The Health Ministry had said on Wednesday (Jan 26) that it had plans to ban smoking products for those born after 2005 to control and prevent non-communicable diseases, with hopes that the legislation would be passed this year.
“While we support the Health Ministry’s efforts to get ahead of the high smoking incidence in the country, we cannot condone arbitrary setting of policies and regulations without due consultation and science-based decision making.
“It can set a slippery slope precedent affecting other sectors as well,” it said in a statement on Friday (Jan 28).
MICCI suggested that all policies should be carefully deliberated before implementation to avoid inconsistent enforcement and discouraging the business community.

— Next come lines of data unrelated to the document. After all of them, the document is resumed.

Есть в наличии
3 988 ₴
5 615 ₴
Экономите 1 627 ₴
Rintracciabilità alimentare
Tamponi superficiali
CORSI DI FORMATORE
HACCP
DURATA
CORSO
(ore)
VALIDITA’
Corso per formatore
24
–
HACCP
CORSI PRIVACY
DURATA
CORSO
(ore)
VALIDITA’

It claimed the introduction of high excise duties for cigarettes had backfired as it encouraged the sale of illegal cigarettes.
“Malaysia’s tobacco black market currently commands 57% share of the total tobacco market, making the country number one in the world for illegal cigarettes,” it said.

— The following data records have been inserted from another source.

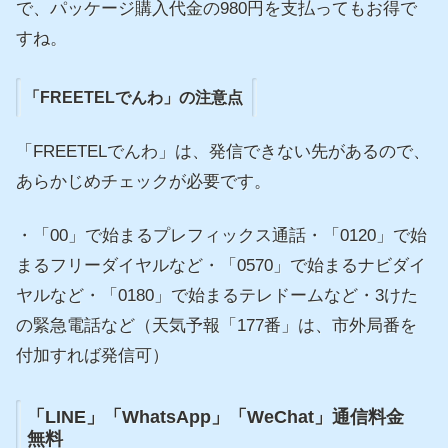
で、パッケージ購入代金の980円を支払ってもお得で
すね。
「FREETELでんわ」の注意点
「FREETELでんわ」は、発信できない先があるので、
あらかじめチェックが必要です。
・「00」で始まるプレフィックス通話・「0120」で始
まるフリーダイヤルなど・「0570」で始まるナビダイ
ヤルなど・「0180」で始まるテレドームなど・3けた
の緊急電話など（天気予報「177番」は、市外局番を
付加すれば発信可）
「LINE」「WhatsApp」「WeChat」通信料金
無料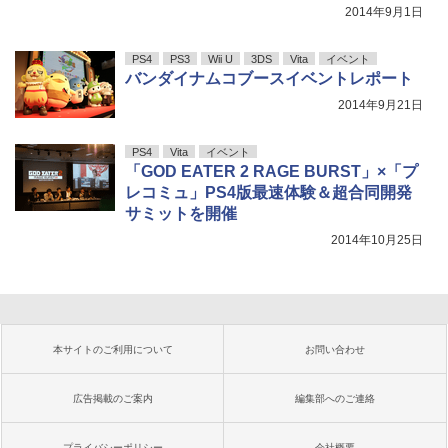
2014年9月1日
PS4
PS3
Wii U
3DS
Vita
イベント
バンダイナムコブースイベントレポート
2014年9月21日
PS4
Vita
イベント
「GOD EATER 2 RAGE BURST」×「プ
レコミュ」PS4版最速体験＆超合同開発
サミットを開催
2014年10月25日
本サイトのご利用について
お問い合わせ
広告掲載のご案内
編集部へのご連絡
プライバシーポリシー
会社概要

MICCI urged the government to consider introducing harm-reduction policies, which encouraged smokers to switch to less harmful products such as no-burn and vape.
“Multiple international studies have shown that no-burn or vape is significantly less harmful,” it said, noting that countries such as New Zealand have successfully implemented such policies.
MICCI said by introducing comprehensive complementary harm-reduction regulations, it could protect the health of Malaysians, as well as allow local businesses to continue contributing excise duties.